-- CONSIGNES --
1. Dans le texte sur l'arrêt Hazan c. Micron Technology, sur quelle période le demandeur a-t-il relevé des variations dans les prix des DRAM ?
2. Recopiez un passage du texte sur l'arrêt Hazan c. Micron Technology : commencez aux mots « Dans l'arrêt rendu » et arrêtez-vous après « random access memory). ».
3. Prolongez le texte sur l'arrêt Hazan c. Micron Technology à partir de l'endroit où il s'arrête.

Dans l'arrêt rendu récemment par la Cour d'appel du Québec dans l'affaire Hazan c. Micron Technology Inc. et al. [1], la Cour d'appel a confirmé le jugement prononcé en première instance par la Cour supérieure, laquelle avait rejeté une demande d'autorisation d'exercer une action collective qui alléguait l'existence d'un complot pour fixer les prix de puces de mémoire vive dynamique (« DRAM », pour dynamic random access memory).
Normalement, les personnes qui déposent une demande d'autorisation d'exercer une action collective en matière de fixation des prix vont se fier sur quelque chose de tangible pour démontrer qu'il y a bel et bien eu un tel complot, comme par exemple un plaidoyer de culpabilité, une amende ou une accusation; dans la présente affaire, le demandeur n'a rien fait de tel, il n'a allégué aucun fait précis ou élément de preuve au soutien de ses allégations vagues ou générales d’inconduites de la part de défendeurs. Cela a été fatal.
Faits
Le demandeur a allégué que les sociétés défenderesses avaient participé à un complot pour fixer les prix des DRAM et il a mentionné qu'il y avait eu une enquête sur le sujet en Chine sans toutefois élaborer sur la nature de cette enquête ni sur les résultats de celle-ci.
Au contraire, le demandeur a simplement avancé la proposition selon laquelle l'industrie de la fabrication de DRAM en était une qui était propice à des complots de ce type. Le demandeur a également fait état des variations dans les prix des DRAM pendant la période en cause, de 2016 à 2018. Le demandeur n'a pas appuyé ses allégations de faits tangibles ou d’éléments de preuve quelconque à l’effet que les défendeurs auraient participé à un complot.
La Cour supérieure a conclu que les allégations de fautes étaient insuffisantes, même pour le seuil peu élevé au stade de l’autorisation d'une action collective. Pour reprendre les mots du juge de première instance : « zéro fois zéro donne zéro. » [2] Autrement dit, le simple fait de dire que les défendeurs ont comploté pour fixer le prix des DRAM, sans aucun élément de preuve à l'appui, ne constitue pas la démonstration d'une preuve suffisante permettant au tribunal de conclure à une cause défendable au stade de l'autorisation.
Des allégations insuffisantes, même si tenues pour avérées
La Cour d'appel débute son analyse en répétant quelle est la norme de contrôle à laquelle elle s'astreint quand il s'agit de réviser un jugement de la Cour supérieure qui rejette une demande d'autorisation d'exercer une action collective, à savoir qu'elle n'intervient que dans les cas où le juge de première instance a commis une erreur de droit ou si son évaluation des critères d'autorisation de l'article 575 du Code de procédure civile est clairement erronée.

Fiches de données:
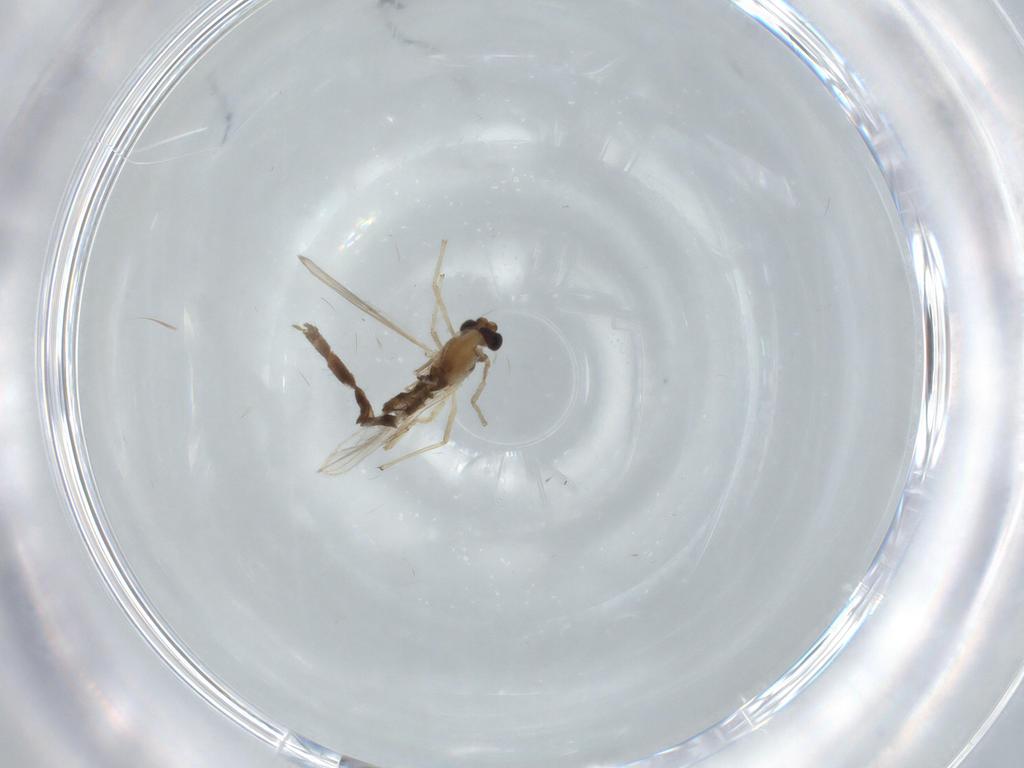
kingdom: Animalia
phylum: Arthropoda
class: Insecta
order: Diptera
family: Chironomidae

-- RÉSULTATS DE L'EXERCICE --
1. De 2016 à 2018.

2.
Dans l'arrêt rendu récemment par la Cour d'appel du Québec dans l'affaire Hazan c. Micron Technology Inc. et al. [1], la Cour d'appel a confirmé le jugement prononcé en première instance par la Cour supérieure, laquelle avait rejeté une demande d'autorisation d'exercer une action collective qui alléguait l'existence d'un complot pour fixer les prix de puces de mémoire vive dynamique (« DRAM », pour dynamic random access memory).

3.
En l'espèce, la Cour d'appel est du même avis que la Cour supérieure; les allégations du demandeur, même en les tenant pour avérées, sont insuffisantes pour démontrer qu'il y a en l'espèce une cause défendable. La Cour supérieure a correctement appliqué les enseignements de la Cour suprême du Canada dans l'arrêt Infineon Technologies AG v. Option consommateurs [3], lesquels disent bien que même si le seuil d'autorisation d'une action collective est peu élevé, de simples affirmations sont insuffisantes si elles ne sont pas appuyées de bases factuelles.
Or, en l’espèce, il n'y a aucun élément de preuve de quelque nature que ce soit et la Cour d'appel conclut que l’appel doit être rejeté.
Conclusion
Cette affaire nous rappelle qu'une demande d'autorisation basée sur des allégations générales ou des spéculations, sans qu'on y apporte une « certaine preuve » au soutien de l'existence d'un complot est insuffisante, même pour passer la barre relativement basse de l'autorisation qui existe au Québec. En fait, si aucune autorité publique quelconque n'a identifié un complot de ce genre pour justifier des sanctions ou des enquêtes, des allégations générales de l'existence d'un complot international ne suffiront pas pour autoriser l'exercice d'une action collective.
Le demandeur peut toujours présenter une demande d'autorisation de pourvoi à la Cour suprême du Canada.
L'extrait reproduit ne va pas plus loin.